Lack of cooperation between contractors creates lasting vulnerabilities for DoD, official says
Competition among U.S. weapons makers keeps them from collaborating on cybersecurity problems, and it’s causing new and lasting vulnerabilities for the military, a senior U.S. official said Tuesday.
Col. Tim Brooks, the mission assurance division chief in the Department of Army Management Office, said a lack of dialogue between contractors is causing headaches as the military looks to harden its systems. Broadly speaking, most weapons systems often overlay multiple different hardware and software products that are not all made by the same company.
“With our weapons assessment program, there’s been a lot of time spent trying to break down organizational boundaries and to think about systems of systems,” Brooks said at the Security Through Innovation Summit presented by McAfee and produced by CyberScoop and FedScoop.
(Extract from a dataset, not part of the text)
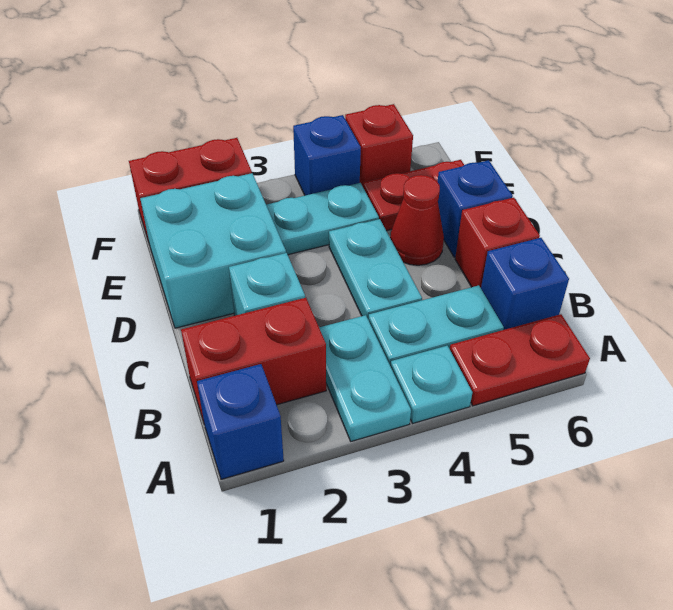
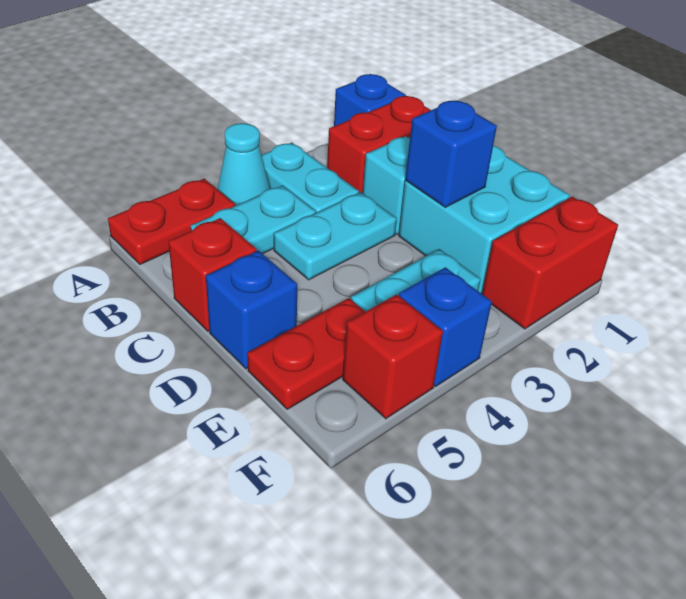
cyan 1x1 plate [391,346,472,423] -> cyan 1x1 cone [218,123,270,206]
blue 1x1 brick [481,238,569,330] -> blue 1x1 brick moved to [405,101,497,207]
cyan 1x2 plate [329,219,422,319] -> cyan 1x2 plate turned to [274,192,397,280]
red 1x1 cone [390,175,444,265] -> none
“That’s compounded by the fact that all these systems of systems are produced by subprime contractors and everyones got non-disclosure agreements and no one wants to disclose their secret sauce,” he said. “And I understand that. But if we don’t break down some of these barriers and we don’t get industry talking amongst themselves about how we could develop a common standard to ensure that information can flow from one side of an organization to another … then we’re never going to get better than our weakest link.”
He added, “we got to get better than that or we’re never going to beat our adversary.”
The Defense Department is supposed to complete vulnerability assessments for a total of 31 different major weapons programs before 2019, based on a requirement in the 2016 National Defense Authorization Act (NDAA).
But the issue of securing what are usually clunky weapons systems, which often run on outdated or custom operating systems, has been a well known challenge for decades. With the U.S. government becoming increasingly aware of specific cyberthreats aimed at this type of technology, the military is now leaning on the private sector to prioritize digital security during the development cycle.
“This lack of knowledge and the effects it can have throughout a program’s acquisition life cycle can increase the risk of undesirable cost and schedule outcomes,” a previous Government Accountability Office (GAO) report on weapons system acquisition notes.